___ Data to process ___
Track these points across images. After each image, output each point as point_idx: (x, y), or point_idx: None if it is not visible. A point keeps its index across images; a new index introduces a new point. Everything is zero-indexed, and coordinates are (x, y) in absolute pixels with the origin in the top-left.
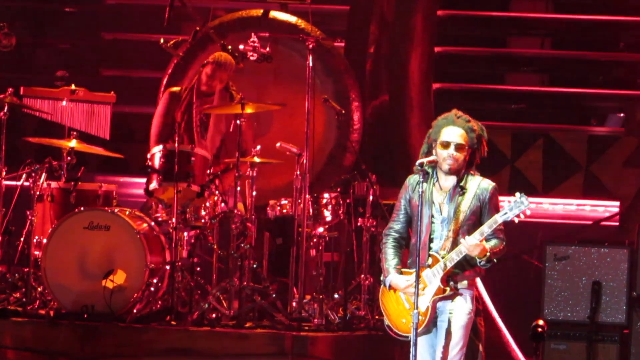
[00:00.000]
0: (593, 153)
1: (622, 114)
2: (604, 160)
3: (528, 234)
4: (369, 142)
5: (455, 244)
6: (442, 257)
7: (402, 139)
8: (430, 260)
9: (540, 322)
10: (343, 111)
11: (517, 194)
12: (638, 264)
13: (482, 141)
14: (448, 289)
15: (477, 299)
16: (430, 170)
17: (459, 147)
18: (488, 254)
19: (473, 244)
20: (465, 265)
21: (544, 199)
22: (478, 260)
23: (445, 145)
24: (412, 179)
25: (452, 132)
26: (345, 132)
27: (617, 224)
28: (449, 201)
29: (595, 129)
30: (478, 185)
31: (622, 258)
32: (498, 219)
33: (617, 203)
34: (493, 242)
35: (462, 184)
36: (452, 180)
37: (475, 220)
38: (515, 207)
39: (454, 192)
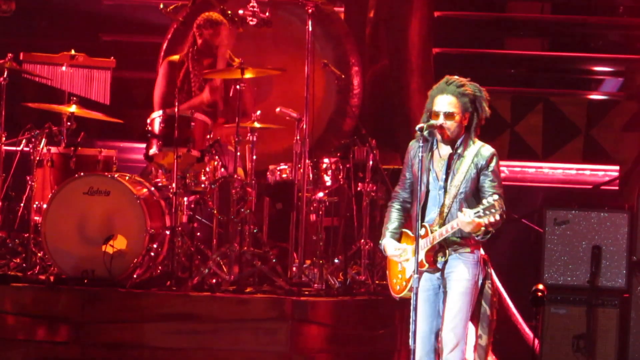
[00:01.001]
0: (593, 117)
1: (621, 79)
2: (603, 124)
3: (528, 199)
4: (368, 107)
5: (451, 213)
6: (432, 231)
7: (402, 104)
8: (422, 231)
9: (540, 287)
10: (343, 76)
11: (495, 197)
12: (638, 228)
13: (481, 102)
14: (427, 265)
15: (486, 262)
16: (429, 137)
17: (448, 116)
18: (483, 228)
19: (465, 221)
20: (464, 232)
21: (544, 164)
22: (474, 235)
23: (436, 115)
24: (414, 143)
25: (441, 100)
26: (345, 97)
27: (616, 188)
28: (446, 169)
29: (595, 93)
30: (476, 151)
31: (622, 222)
32: (470, 214)
33: (617, 167)
34: (491, 217)
35: (459, 151)
36: (452, 145)
37: (474, 188)
38: (488, 210)
39: (450, 159)
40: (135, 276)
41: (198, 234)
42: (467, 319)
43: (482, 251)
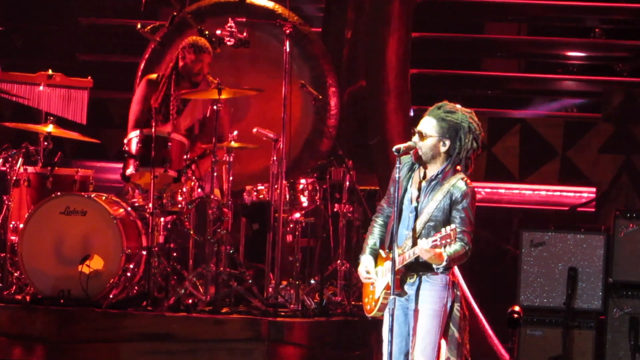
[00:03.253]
0: (569, 139)
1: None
2: (580, 146)
3: (504, 220)
4: (345, 128)
5: (421, 238)
6: (399, 254)
7: (379, 125)
8: (398, 252)
9: (517, 308)
10: (320, 97)
11: (450, 227)
12: (614, 249)
13: (464, 133)
14: (391, 291)
15: (455, 285)
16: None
17: (422, 136)
18: (444, 262)
19: (424, 248)
20: None
21: (521, 185)
22: (434, 266)
23: (413, 133)
24: (401, 159)
25: (423, 121)
26: (322, 118)
27: (593, 209)
28: (423, 192)
29: (572, 115)
30: (454, 183)
31: (599, 244)
32: (429, 242)
33: (594, 189)
34: (454, 247)
35: (438, 177)
36: (433, 171)
37: (444, 218)
38: (444, 239)
39: (428, 185)
40: (111, 296)
41: (175, 254)
42: (436, 341)
43: (455, 272)
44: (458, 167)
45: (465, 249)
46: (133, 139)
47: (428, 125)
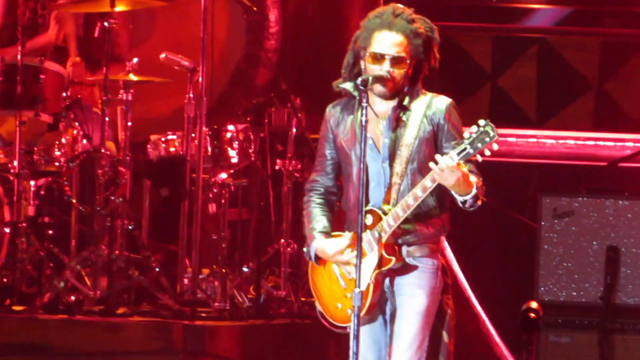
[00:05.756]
0: (608, 66)
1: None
2: (623, 76)
3: (517, 181)
4: (291, 52)
5: (403, 191)
6: (385, 213)
7: (338, 47)
8: (369, 219)
9: (534, 305)
10: (255, 8)
11: (481, 122)
12: None
13: (431, 47)
14: (394, 258)
15: (445, 270)
16: (357, 93)
17: (397, 61)
18: (474, 189)
19: (449, 165)
20: (421, 218)
21: (540, 132)
22: (460, 198)
23: (378, 58)
24: (335, 108)
25: (387, 39)
26: (258, 38)
27: None
28: (388, 132)
29: (612, 31)
30: (428, 104)
31: None
32: (453, 156)
33: None
34: (470, 178)
35: (404, 103)
36: (390, 102)
37: (430, 153)
38: (478, 139)
39: (394, 118)
40: None
41: (50, 232)
42: (425, 347)
43: (446, 252)
44: (419, 88)
45: (481, 181)
46: None
47: (399, 45)
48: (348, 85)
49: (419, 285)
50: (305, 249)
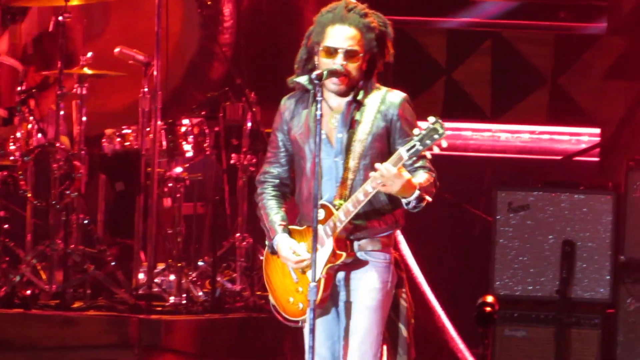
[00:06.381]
0: (563, 60)
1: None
___
*Directions*:
Please print each record above again exactly, but omit any pictures.

*Output for this task*:
Track these points across images. After each image, output each point as point_idx: (x, y), or point_idx: None if it is not visible. A point keeps its index across images; a new index introduces a new point. Everything is zero-indexed, and coordinates are (x, y) in absolute pixels with the origin in the top-left.
[00:00.000]
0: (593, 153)
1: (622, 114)
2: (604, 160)
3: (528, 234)
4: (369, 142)
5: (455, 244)
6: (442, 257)
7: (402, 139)
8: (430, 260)
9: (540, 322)
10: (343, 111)
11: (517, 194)
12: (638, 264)
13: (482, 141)
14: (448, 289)
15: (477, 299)
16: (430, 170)
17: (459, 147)
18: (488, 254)
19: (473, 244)
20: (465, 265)
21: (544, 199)
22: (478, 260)
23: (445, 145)
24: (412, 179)
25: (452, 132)
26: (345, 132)
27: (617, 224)
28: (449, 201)
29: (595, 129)
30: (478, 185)
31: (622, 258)
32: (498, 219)
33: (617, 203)
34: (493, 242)
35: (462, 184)
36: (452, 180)
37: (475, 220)
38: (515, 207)
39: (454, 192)
[00:01.001]
0: (593, 117)
1: (621, 79)
2: (603, 124)
3: (528, 199)
4: (368, 107)
5: (451, 213)
6: (432, 231)
7: (402, 104)
8: (422, 231)
9: (540, 287)
10: (343, 76)
11: (495, 197)
12: (638, 228)
13: (481, 102)
14: (427, 265)
15: (486, 262)
16: (429, 137)
17: (448, 116)
18: (483, 228)
19: (465, 221)
20: (464, 232)
21: (544, 164)
22: (474, 235)
23: (436, 115)
24: (414, 143)
25: (441, 100)
26: (345, 97)
27: (616, 188)
28: (446, 169)
29: (595, 93)
30: (476, 151)
31: (622, 222)
32: (470, 214)
33: (617, 167)
34: (491, 217)
35: (459, 151)
36: (452, 145)
37: (474, 188)
38: (488, 210)
39: (450, 159)
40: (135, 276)
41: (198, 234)
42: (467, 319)
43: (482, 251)
[00:03.253]
0: (569, 139)
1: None
2: (580, 146)
3: (504, 220)
4: (345, 128)
5: (421, 238)
6: (399, 254)
7: (379, 125)
8: (398, 252)
9: (517, 308)
10: (320, 97)
11: (450, 227)
12: (614, 249)
13: (464, 133)
14: (391, 291)
15: (455, 285)
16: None
17: (422, 136)
18: (444, 262)
19: (424, 248)
20: None
21: (521, 185)
22: (434, 266)
23: (413, 133)
24: (401, 159)
25: (423, 121)
26: (322, 118)
27: (593, 209)
28: (423, 192)
29: (572, 115)
30: (454, 183)
31: (599, 244)
32: (429, 242)
33: (594, 189)
34: (454, 247)
35: (438, 177)
36: (433, 171)
37: (444, 218)
38: (444, 239)
39: (428, 185)
40: (111, 296)
41: (175, 254)
42: (436, 341)
43: (455, 272)
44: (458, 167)
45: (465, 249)
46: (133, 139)
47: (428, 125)
[00:05.756]
0: (608, 66)
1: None
2: (623, 76)
3: (517, 181)
4: (291, 52)
5: (403, 191)
6: (385, 213)
7: (338, 47)
8: (369, 219)
9: (534, 305)
10: (255, 8)
11: (481, 122)
12: None
13: (431, 47)
14: (394, 258)
15: (445, 270)
16: (357, 93)
17: (397, 61)
18: (474, 189)
19: (449, 165)
20: (421, 218)
21: (540, 132)
22: (460, 198)
23: (378, 58)
24: (335, 108)
25: (387, 39)
26: (258, 38)
27: None
28: (388, 132)
29: (612, 31)
30: (428, 104)
31: None
32: (453, 156)
33: None
34: (470, 178)
35: (404, 103)
36: (390, 102)
37: (430, 153)
38: (478, 139)
39: (394, 118)
40: None
41: (50, 232)
42: (425, 347)
43: (446, 252)
44: (419, 88)
45: (481, 181)
46: None
47: (399, 45)
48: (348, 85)
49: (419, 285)
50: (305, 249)
[00:06.381]
0: (563, 60)
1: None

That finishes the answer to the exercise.